● **HOW TO COMPLETE THIS TASK**
Only an exact reprint of all the data is acceptable.

● **EXERCISE MATERIAL**

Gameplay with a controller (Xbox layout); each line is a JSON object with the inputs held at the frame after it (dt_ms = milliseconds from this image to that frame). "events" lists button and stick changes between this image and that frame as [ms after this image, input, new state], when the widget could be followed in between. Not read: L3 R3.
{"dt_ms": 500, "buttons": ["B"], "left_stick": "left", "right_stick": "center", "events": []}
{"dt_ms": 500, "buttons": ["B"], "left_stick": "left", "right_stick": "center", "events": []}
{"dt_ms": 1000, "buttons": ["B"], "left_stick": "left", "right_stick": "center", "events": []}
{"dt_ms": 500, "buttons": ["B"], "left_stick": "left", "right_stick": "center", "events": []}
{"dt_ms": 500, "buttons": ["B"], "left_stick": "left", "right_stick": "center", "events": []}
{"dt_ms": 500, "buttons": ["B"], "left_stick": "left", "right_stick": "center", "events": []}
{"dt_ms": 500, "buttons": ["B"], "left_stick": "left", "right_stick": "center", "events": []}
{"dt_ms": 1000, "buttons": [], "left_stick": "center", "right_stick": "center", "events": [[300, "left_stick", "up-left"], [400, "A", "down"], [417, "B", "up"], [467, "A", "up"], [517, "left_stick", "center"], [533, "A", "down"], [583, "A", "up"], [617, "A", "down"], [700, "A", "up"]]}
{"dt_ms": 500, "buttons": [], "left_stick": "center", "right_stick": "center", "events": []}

● **SOLUTION TO THE PROBLEM**
Gameplay with a controller (Xbox layout); each line is a JSON object with the inputs held at the frame after it (dt_ms = milliseconds from this image to that frame). "events" lists button and stick changes between this image and that frame as [ms after this image, input, new state], when the widget could be followed in between. Not read: L3 R3.
{"dt_ms": 500, "buttons": ["B"], "left_stick": "left", "right_stick": "center", "events": []}
{"dt_ms": 500, "buttons": ["B"], "left_stick": "left", "right_stick": "center", "events": []}
{"dt_ms": 1000, "buttons": ["B"], "left_stick": "left", "right_stick": "center", "events": []}
{"dt_ms": 500, "buttons": ["B"], "left_stick": "left", "right_stick": "center", "events": []}
{"dt_ms": 500, "buttons": ["B"], "left_stick": "left", "right_stick": "center", "events": []}
{"dt_ms": 500, "buttons": ["B"], "left_stick": "left", "right_stick": "center", "events": []}
{"dt_ms": 500, "buttons": ["B"], "left_stick": "left", "right_stick": "center", "events": []}
{"dt_ms": 1000, "buttons": [], "left_stick": "center", "right_stick": "center", "events": [[300, "left_stick", "up-left"], [400, "A", "down"], [417, "B", "up"], [467, "A", "up"], [517, "left_stick", "center"], [533, "A", "down"], [583, "A", "up"], [617, "A", "down"], [700, "A", "up"]]}
{"dt_ms": 500, "buttons": [], "left_stick": "center", "right_stick": "center", "events": []}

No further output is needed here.